Like Chiara, more workers are reacting to the increase in gas prices by taking advantage of benefits their employers have been offering for years. Phoenix-based Jobing Inc. has found more employees are showing interest in a seven-year-old program that covers 100 percent of their fuel costs. The catch: Workers have to wrap their cars with an advertisement for the company.
Today, 60 percent of Jobing's 276-person work force or about 166 people is participating, up from less than 10 people in the program's first three years, says Joe Cockrell, director of public relations for the publisher of Jobing.com, an employment Web site. Cockrell is among them: In December he turned over his new Ford Escape for ad-wrapping in exchange for gas money, saving him about $200 a month. He says most employees who sign up reference current gas prices as their main incentive.
Similarly, Brad Vos joined a 13-year-old vanpool program in February to avoid the cost of driving 90 miles a day to get to and from his employer's headquarters in Des Moines, Iowa. "Being the sole breadwinner of my family, I had to reconsider my spending priorities," says the assistant human-resources manager at Principal Financial Group Inc.

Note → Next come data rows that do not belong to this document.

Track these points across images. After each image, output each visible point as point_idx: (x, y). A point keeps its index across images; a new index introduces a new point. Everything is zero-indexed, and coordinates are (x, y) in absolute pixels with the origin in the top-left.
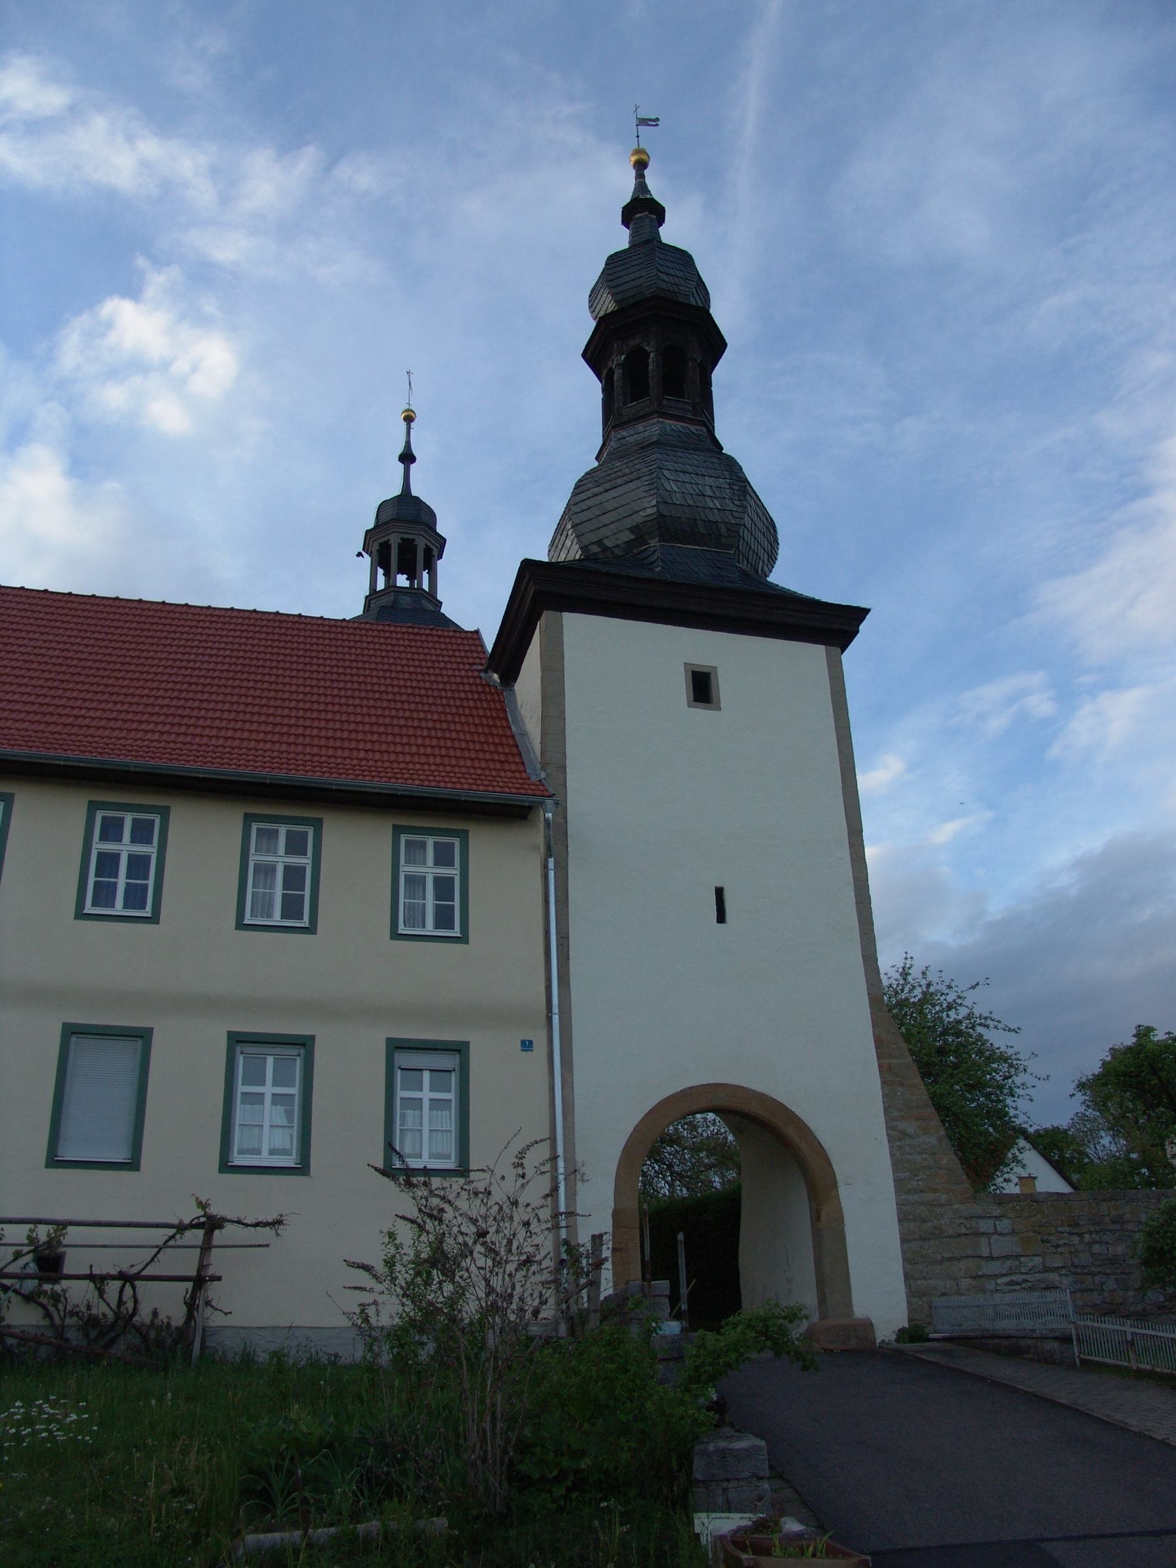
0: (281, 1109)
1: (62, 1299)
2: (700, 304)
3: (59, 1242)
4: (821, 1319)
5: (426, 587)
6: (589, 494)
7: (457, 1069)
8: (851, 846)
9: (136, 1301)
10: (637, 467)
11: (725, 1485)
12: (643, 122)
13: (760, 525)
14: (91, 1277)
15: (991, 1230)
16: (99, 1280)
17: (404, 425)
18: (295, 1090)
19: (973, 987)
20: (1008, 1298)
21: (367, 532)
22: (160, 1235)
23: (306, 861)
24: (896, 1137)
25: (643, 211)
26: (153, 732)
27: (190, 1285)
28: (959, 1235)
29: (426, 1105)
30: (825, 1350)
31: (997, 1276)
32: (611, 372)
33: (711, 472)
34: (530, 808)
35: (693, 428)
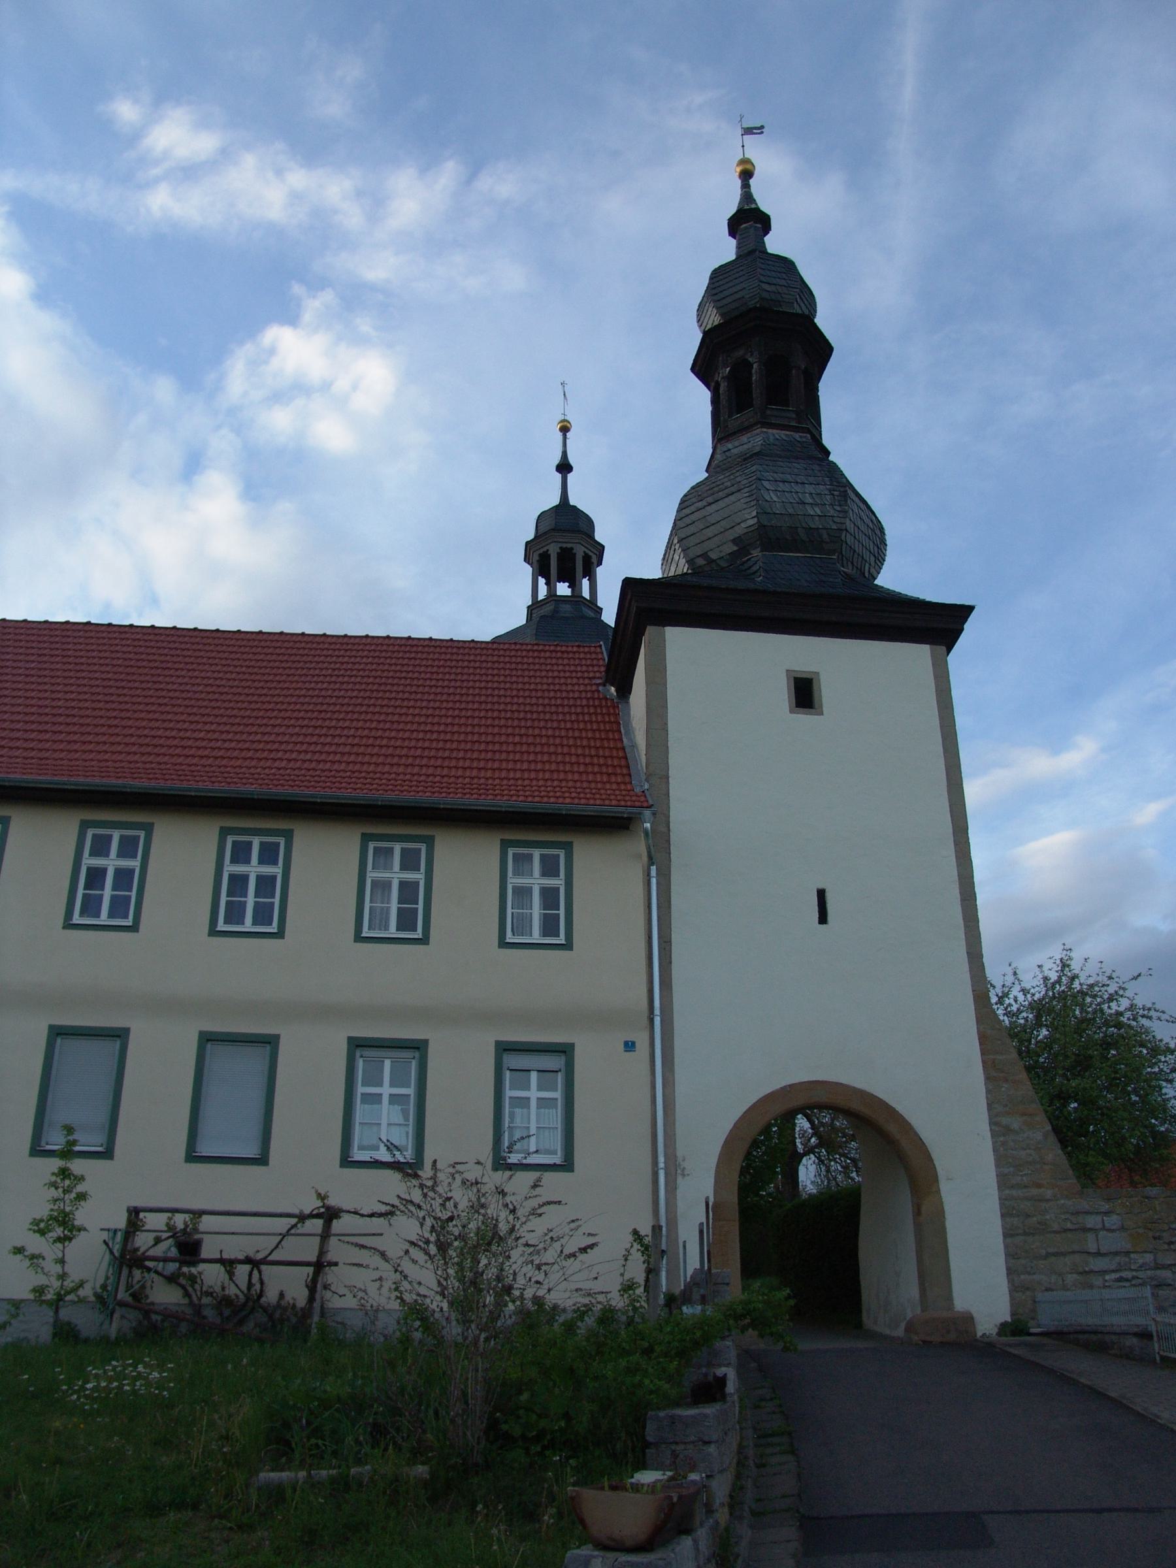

Normally joining the vanpool would cost Vos $600 a year or $3,600 less than what he was spending annually on gas for his 1996 Ford Ranger for work purposes alone. But since he also signed up to drive the van, on loan from the Des Moines Area Transit Authority, his commute is entirely free.
To be sure, there are some trade-offs to company commuter benefits. Employees who ride the van must adapt their schedules to the pick-up and drop-off times designated by the company. Vos says he has to leave his home for work by 5:30 a.m., more than an hour earlier than when he traveled by car, to transport 13 passengers to the office. And an employee who needs to leave in the middle of the day because, say, they feel ill may need to arrange for a cab ride or turn to less-accessible public transportation.